Kolumne: Sitte & Anstand

Alles fließt. Und Bäume müssen draußen bleiben.

Das Jenseits ist der große Verkaufsschlager von Esoterik und Religionen, wie aber sieht es dort aus? Wir haben uns mal informiert: leider reichlich öde.

"Wie sieht das Jenseits aus?"

Die Frage muss gestattet sein. Das Jenseits ist der Unique Selling Point von Esoterik und Religionen, um seinetwillen hat man sich die gläubigen Nasen blutig gehauen, hat sich in den Staub geworfen und mittelmäßigen Gurus das Konto gefüllt. Das Angepriesene und teuer Erkaufte ist dabei immer seltsam schwammig geblieben. Und klar: Was soll man den Leuten schon sagen?

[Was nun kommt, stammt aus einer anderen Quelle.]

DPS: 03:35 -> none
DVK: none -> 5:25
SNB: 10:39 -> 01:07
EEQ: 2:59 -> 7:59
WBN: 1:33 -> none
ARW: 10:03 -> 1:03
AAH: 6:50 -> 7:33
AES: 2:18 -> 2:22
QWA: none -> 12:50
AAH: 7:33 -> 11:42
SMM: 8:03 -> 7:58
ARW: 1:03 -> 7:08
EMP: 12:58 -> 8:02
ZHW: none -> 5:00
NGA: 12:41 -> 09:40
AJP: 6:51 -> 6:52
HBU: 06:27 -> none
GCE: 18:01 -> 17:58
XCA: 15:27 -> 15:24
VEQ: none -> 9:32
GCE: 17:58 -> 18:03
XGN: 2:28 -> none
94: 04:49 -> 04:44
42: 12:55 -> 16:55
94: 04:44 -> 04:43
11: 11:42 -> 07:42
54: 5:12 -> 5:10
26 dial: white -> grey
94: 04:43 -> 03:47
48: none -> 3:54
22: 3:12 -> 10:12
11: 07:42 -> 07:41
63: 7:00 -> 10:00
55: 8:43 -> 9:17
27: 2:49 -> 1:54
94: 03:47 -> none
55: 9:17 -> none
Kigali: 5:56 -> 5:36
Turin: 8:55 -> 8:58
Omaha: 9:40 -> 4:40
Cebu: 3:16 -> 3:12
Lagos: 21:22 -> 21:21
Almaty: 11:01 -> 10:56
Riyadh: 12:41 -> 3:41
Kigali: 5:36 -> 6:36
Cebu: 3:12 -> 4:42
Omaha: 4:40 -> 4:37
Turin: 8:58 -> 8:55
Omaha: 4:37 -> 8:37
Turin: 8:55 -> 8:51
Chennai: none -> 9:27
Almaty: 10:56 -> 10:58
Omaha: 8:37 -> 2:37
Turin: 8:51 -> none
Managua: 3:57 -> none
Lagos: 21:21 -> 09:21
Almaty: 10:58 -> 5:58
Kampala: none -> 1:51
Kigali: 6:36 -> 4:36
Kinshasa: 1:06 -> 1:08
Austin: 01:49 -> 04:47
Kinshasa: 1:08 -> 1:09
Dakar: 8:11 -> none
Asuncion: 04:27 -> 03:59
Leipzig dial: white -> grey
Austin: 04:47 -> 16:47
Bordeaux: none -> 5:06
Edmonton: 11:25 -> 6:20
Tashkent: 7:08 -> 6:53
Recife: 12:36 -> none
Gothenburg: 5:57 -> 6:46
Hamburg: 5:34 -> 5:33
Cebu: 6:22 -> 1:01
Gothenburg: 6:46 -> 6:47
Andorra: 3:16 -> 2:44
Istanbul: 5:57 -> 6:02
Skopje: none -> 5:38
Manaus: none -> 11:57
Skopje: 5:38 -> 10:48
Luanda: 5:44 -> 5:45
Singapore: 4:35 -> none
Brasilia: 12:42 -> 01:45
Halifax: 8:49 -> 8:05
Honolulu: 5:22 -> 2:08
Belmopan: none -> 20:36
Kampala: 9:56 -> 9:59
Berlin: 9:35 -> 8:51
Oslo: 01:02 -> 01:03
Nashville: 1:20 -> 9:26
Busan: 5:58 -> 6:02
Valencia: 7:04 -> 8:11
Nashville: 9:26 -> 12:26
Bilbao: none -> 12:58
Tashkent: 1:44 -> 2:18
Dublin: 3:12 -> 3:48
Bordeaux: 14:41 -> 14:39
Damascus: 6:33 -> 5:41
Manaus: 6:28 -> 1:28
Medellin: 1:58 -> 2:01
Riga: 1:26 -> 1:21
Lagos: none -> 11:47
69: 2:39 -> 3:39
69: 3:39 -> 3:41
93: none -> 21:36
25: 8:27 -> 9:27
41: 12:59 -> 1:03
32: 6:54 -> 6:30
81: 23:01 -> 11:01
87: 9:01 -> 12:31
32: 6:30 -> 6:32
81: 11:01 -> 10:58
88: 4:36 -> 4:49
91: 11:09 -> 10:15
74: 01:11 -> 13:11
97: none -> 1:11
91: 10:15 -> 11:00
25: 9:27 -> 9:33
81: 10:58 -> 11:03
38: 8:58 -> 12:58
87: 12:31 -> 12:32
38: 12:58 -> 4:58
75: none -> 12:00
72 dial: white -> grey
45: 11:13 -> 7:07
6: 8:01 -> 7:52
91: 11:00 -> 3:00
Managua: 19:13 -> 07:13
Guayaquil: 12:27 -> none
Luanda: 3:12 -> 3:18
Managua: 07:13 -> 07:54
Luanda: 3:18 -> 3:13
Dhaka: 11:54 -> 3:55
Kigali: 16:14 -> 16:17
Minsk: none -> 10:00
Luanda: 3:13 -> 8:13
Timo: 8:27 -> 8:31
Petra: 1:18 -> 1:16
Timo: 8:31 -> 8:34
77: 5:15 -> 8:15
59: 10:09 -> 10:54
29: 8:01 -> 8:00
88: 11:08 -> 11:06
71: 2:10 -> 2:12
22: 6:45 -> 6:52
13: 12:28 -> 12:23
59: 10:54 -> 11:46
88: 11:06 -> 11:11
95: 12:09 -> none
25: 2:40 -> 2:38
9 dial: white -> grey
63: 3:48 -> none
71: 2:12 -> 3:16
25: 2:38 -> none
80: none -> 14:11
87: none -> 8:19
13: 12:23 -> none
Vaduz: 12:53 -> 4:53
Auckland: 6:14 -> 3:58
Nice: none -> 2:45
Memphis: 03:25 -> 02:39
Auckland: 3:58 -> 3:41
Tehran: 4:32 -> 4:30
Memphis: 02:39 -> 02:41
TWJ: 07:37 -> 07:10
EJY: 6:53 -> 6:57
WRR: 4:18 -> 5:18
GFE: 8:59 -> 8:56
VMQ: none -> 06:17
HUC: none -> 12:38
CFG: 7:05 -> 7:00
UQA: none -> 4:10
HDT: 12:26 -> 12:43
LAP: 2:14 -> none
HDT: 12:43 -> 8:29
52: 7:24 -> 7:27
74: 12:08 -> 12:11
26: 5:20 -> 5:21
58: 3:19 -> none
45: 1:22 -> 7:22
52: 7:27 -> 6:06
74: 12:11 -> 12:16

Ist das Jenseits eine Art Abenteuerpark und Schlaraffia, so stellt sich die Frage, ob das nicht auf Dauer langweilig und deprimierend sei. Verkauft man es als ein normales Weiterleben auf höherer Ebene, mit Schrebergärten und Rabattaktionen, so stellte sich die Frage nach dem Sinn des Lebens noch zwingender und bitterer denn je. Was soll der ganze Quatsch hier unten, wenn da oben noch mal der selbe Quatsch lauert?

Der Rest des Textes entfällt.